**Document extract**
Kentucky shook off a "bad" offensive night by playing its best defense of the season
For the first time all season, Kentucky finally had a bad night shooting the ball.
And by bad, I mean the Wildcats still scored 87 points, but on a 40.3 percent mark from the field and an 8-29 clip from beyond the arc. Some sloppy play prevented UK from putting its foot fully on the gas against Western Kentucky, even if the end result was a 19-point win. That wasn’t the type of offensive performance that fans have grown used to now six games into the season.
“It wasn’t a great offensive game for our guys and they still scored 87 points,” Head coach Mark Pope said postgame. “That’s the crazy part of it, right?”
This was the first instance of the season where we saw Kentucky win a game without the three-point shot falling. Eight makes from deep set a new season-low for the ‘Cats. Against a physical WKU defense, UK had to find points in the paint and at the free-throw line. 29 points came off free throws and 34 more from the paint — 63 of the team’s 87 total points.

**Work order 1**
Reproduce the Kentucky game recap from "Kentucky shook off" down to "into the season.", keeping every word and mark as it appears.
**Work order 2**
Carry on the Kentucky game recap, picking up right after its final sentence.

**Data**
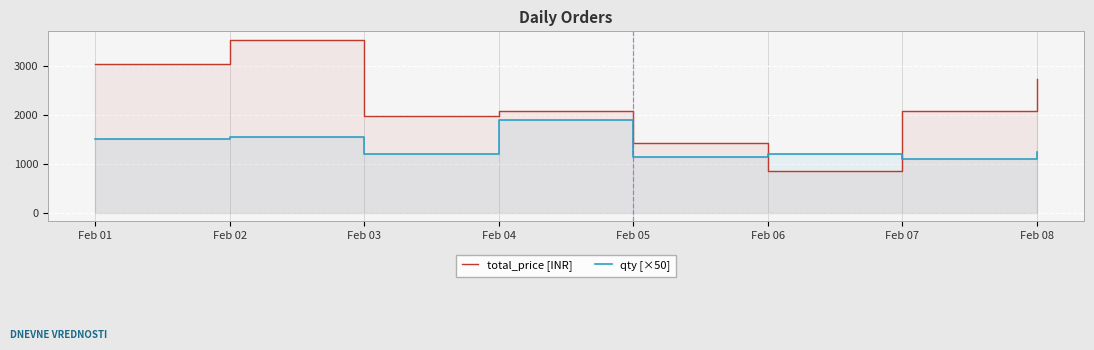

After their last crossing, which series has the higher values: qty [×50] or total_price [INR]?

total_price [INR]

**Response area 1**
Kentucky shook off a "bad" offensive night by playing its best defense of the season
For the first time all season, Kentucky finally had a bad night shooting the ball.
And by bad, I mean the Wildcats still scored 87 points, but on a 40.3 percent mark from the field and an 8-29 clip from beyond the arc. Some sloppy play prevented UK from putting its foot fully on the gas against Western Kentucky, even if the end result was a 19-point win. That wasn’t the type of offensive performance that fans have grown used to now six games into the season.

**Response area 2**
But Kentucky’s ability to score inside the arc isn’t the reason WKU heads back to Bowling Green with a loss. That would be the Wildcats’ defense, which put on arguably its best performance of the entire season.
WKU was held to 68 points in the loss, just two off its season-low. The Hilltoppers shot just 31.8 percent from the field and 4-26 (15.4 percent) from distance — both season lows by a good margin and the lowest numbers allowed by Kentucky’s defense all season.
“I was really proud of us defensively,” Pope added. “There were several stretches in the game where we weren’t functioning great on the offensive end and we were finding great joy on the defensive end of the ball, and that is a winning formula.”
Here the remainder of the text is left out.